## EXERCISE DESCRIPTION
Using the entries that follow, give the number of lines containing the string "none". Write nothing besides that number.

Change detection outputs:

━━━━━━━━━━━━━━━━━━━━

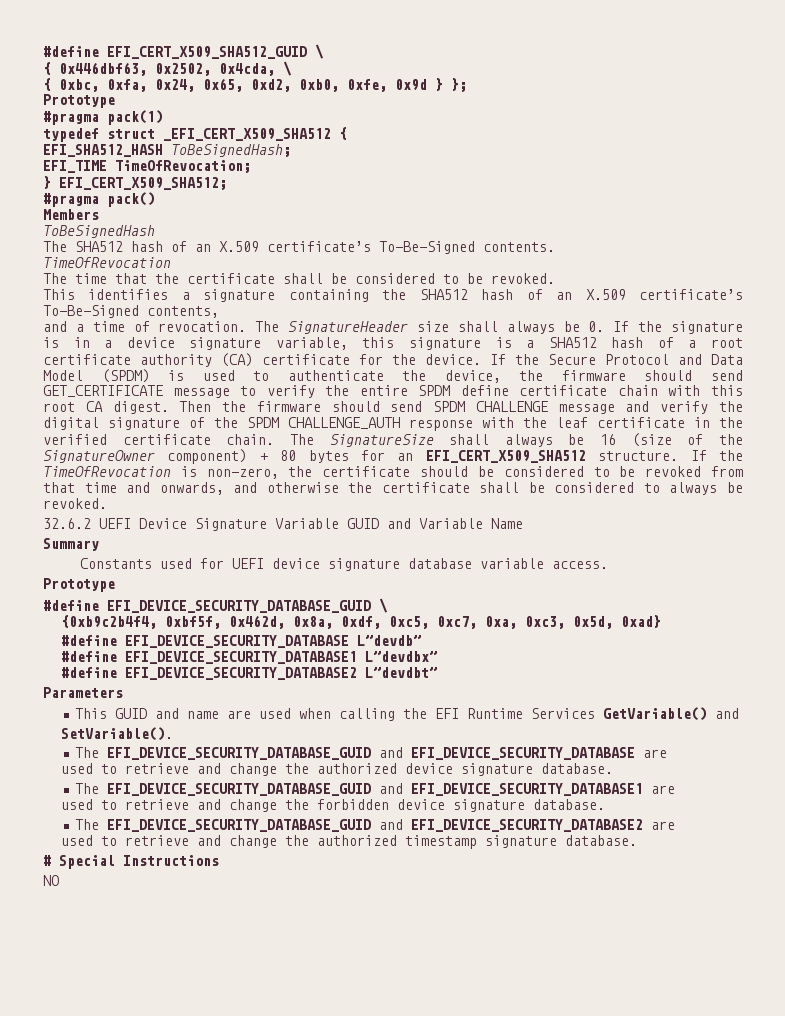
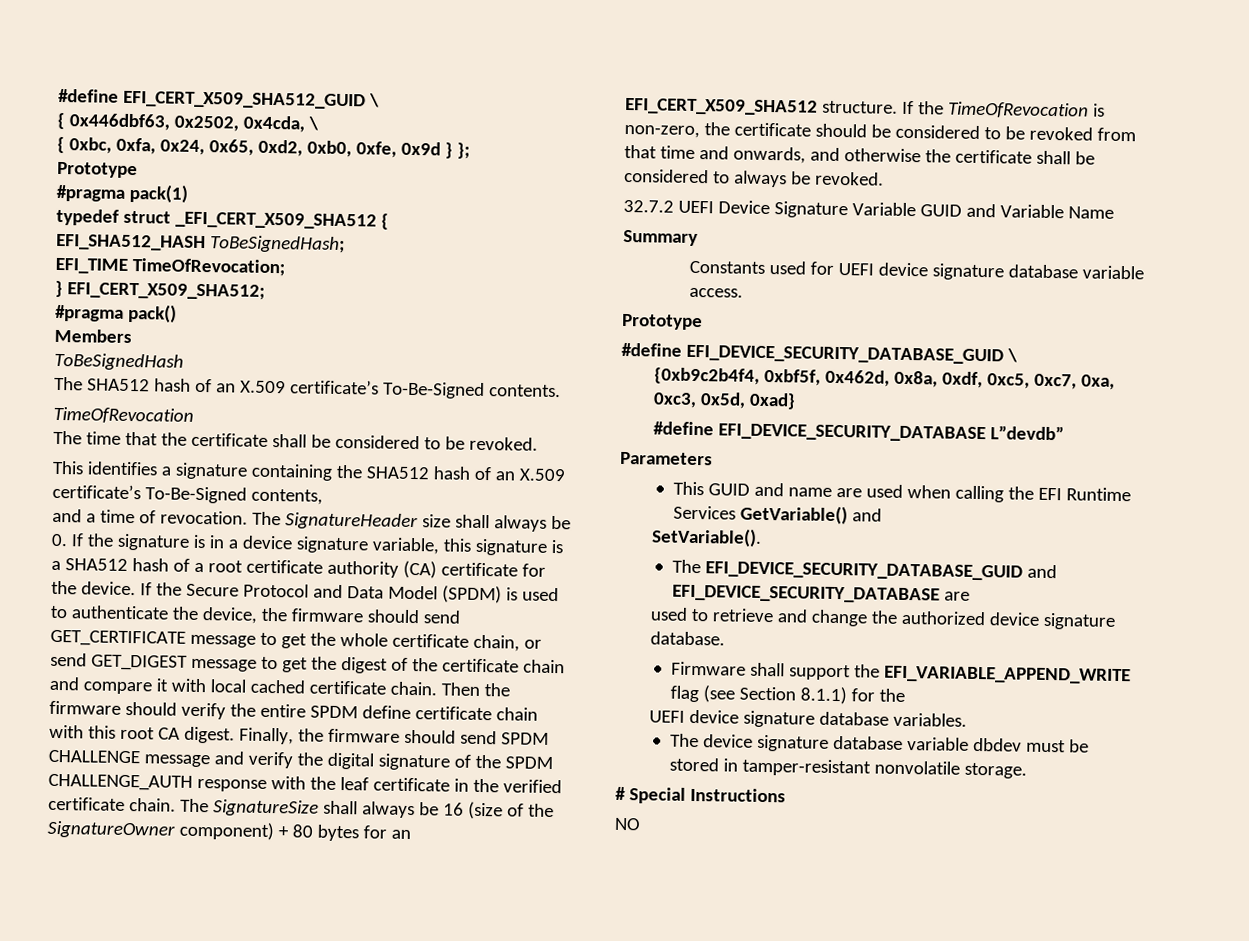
(257, 391) none -> [280,632,542,652] [50,652,565,674] [49,676,510,697] [49,700,177,716] get the whole certificate chain, or send GET_DIGEST message to get the digest of the certificate chain and compare it with local cached certificate chain. Then the firmware should
[179,401,212,412] Then -> [238,727,294,745] Finally,
[43,518,91,529] 32.6.2 -> [623,199,674,213] 32.7.2
[61,651,438,664] [61,667,438,680] // #define EFI_DEVICE_SECURITY_DATABASE1 L”devdbx” // #define EFI_DEVICE_SECURITY_DATABASE2 L”devdbt” -> (1065, 433) none
[74,783,675,796] [61,799,606,812] [74,819,675,832] [61,835,638,849] The EFI_DEVICE_SECURITY_DATABASE_GUID and EFI_DEVICE_SECURITY_DATABASE1 are // used to retrieve and change the forbidden device signature database. // The EFI_DEVICE_SECURITY_DATABASE_GUID and EFI_DEVICE_SECURITY_DATABASE2 are // used to retrieve and change the authorized timestamp signature database. -> [670,661,1131,685] [669,685,905,705] [649,709,968,728] [669,733,1089,753] [668,757,1027,779] Firmware shall support the EFI_VARIABLE_APPEND_WRITE flag (see Section 8.1.1) for the // UEFI device signature database variables. // The device signature database variable dbdev must be stored in tamper-resistant nonvolatile storage.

━━━━━━━━━━━━━━━━━━━━

## FINISHED EXERCISE
2